(Beginning of TASK DATA)

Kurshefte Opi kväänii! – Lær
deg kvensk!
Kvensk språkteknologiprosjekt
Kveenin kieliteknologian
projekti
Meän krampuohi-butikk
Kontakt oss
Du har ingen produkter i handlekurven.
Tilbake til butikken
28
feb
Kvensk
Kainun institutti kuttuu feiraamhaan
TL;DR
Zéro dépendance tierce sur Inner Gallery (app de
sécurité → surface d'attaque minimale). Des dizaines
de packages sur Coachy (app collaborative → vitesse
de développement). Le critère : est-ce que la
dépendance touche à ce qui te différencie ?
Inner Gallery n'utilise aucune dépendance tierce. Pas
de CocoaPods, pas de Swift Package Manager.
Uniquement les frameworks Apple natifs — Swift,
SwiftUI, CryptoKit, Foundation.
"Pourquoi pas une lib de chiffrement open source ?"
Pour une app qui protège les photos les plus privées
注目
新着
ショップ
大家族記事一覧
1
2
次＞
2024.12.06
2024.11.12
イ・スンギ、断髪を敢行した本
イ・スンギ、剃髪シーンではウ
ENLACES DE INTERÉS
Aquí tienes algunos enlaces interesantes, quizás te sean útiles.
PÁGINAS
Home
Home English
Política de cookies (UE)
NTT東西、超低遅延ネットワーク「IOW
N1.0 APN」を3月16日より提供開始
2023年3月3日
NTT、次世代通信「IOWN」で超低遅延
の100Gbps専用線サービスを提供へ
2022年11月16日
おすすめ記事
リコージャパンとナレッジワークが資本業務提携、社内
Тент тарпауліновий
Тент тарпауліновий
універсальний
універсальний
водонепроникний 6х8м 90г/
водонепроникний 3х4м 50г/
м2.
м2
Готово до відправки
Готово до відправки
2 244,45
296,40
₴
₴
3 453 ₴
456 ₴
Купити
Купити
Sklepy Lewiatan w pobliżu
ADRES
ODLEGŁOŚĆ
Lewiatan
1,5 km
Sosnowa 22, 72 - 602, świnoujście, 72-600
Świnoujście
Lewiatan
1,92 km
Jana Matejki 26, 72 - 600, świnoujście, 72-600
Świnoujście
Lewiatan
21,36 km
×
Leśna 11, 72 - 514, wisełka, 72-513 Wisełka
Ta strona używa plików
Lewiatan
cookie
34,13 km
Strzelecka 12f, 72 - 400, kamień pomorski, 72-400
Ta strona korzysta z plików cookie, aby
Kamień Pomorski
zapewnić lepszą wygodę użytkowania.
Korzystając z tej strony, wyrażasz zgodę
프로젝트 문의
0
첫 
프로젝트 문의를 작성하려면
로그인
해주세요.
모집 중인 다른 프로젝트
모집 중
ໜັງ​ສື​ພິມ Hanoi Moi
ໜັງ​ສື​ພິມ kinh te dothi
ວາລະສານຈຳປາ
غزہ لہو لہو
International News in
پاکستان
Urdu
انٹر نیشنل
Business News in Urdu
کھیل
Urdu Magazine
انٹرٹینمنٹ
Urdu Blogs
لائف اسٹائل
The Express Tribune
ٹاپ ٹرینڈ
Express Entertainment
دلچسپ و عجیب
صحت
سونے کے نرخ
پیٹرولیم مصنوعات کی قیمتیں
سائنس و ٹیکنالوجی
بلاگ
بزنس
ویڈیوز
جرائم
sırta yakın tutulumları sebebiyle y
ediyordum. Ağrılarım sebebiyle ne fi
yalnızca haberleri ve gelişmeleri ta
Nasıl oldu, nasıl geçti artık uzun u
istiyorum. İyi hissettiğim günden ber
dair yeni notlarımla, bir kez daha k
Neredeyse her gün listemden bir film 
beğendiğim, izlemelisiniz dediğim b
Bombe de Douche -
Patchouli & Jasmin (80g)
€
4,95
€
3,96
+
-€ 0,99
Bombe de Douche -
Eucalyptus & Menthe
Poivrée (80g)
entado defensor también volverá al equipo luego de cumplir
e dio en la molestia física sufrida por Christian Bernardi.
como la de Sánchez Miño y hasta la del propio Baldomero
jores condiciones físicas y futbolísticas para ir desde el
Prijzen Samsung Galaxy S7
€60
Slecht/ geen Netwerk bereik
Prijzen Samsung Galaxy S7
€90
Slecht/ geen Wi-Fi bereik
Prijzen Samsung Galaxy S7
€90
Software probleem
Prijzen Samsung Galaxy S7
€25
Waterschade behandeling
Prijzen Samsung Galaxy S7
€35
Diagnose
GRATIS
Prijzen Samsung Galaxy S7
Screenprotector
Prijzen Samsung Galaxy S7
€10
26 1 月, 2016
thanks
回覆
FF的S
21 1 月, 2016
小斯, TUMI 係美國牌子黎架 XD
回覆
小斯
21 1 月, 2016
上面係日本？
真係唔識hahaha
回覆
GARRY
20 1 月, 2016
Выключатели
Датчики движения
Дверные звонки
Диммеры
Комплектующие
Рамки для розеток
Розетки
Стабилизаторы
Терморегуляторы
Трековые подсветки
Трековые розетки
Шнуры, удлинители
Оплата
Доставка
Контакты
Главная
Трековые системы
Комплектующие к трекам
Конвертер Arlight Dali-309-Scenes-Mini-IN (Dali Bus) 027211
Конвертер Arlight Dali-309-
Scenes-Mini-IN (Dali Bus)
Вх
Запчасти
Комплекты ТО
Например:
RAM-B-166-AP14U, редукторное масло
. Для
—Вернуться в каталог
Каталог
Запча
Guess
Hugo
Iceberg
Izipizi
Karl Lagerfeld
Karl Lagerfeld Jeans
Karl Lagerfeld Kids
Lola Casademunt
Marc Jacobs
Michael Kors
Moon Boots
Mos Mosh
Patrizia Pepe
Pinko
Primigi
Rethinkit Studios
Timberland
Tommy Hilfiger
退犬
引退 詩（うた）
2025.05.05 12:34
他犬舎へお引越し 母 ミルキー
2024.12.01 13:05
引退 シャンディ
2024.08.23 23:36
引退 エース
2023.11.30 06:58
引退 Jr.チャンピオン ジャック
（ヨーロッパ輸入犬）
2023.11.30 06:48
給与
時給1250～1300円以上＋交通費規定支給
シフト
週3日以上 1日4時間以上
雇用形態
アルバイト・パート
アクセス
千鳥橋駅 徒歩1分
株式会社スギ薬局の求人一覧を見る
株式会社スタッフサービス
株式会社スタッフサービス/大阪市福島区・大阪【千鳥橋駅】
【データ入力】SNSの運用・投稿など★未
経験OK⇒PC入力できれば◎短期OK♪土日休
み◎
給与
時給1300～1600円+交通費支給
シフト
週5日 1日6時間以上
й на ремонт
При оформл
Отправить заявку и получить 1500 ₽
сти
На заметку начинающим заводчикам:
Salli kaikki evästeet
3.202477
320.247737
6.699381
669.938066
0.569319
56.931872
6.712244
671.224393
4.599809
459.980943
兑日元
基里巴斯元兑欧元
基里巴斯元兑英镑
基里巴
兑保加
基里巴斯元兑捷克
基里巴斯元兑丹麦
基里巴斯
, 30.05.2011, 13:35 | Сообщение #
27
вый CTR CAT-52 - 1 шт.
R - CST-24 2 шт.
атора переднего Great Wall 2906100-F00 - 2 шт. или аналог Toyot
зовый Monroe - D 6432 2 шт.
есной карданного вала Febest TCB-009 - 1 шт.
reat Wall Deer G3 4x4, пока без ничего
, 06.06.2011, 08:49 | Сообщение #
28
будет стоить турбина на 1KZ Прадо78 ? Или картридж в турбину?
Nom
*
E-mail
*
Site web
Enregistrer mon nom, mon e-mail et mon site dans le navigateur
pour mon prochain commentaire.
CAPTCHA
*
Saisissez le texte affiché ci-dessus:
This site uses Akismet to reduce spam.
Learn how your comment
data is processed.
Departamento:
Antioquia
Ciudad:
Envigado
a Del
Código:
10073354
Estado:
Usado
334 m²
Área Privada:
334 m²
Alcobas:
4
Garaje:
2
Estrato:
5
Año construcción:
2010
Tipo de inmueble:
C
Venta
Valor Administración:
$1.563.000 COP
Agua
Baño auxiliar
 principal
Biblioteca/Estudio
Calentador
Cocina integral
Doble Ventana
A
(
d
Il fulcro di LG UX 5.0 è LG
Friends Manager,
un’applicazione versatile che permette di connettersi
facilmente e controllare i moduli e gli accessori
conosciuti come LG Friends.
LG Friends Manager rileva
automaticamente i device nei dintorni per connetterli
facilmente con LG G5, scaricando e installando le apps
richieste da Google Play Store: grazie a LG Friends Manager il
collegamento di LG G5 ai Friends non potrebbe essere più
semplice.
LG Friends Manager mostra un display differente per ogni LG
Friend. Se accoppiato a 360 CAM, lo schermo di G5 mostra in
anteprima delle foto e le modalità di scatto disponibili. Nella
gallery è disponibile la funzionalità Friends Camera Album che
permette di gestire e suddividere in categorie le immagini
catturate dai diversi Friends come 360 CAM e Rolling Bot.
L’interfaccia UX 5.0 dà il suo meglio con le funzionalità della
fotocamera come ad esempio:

(End of TASK DATA)

Copy down every line of the entries containing the word "Scenes".

Конвертер Arlight Dali-309-Scenes-Mini-IN (Dali Bus) 027211
Scenes-Mini-IN (Dali Bus)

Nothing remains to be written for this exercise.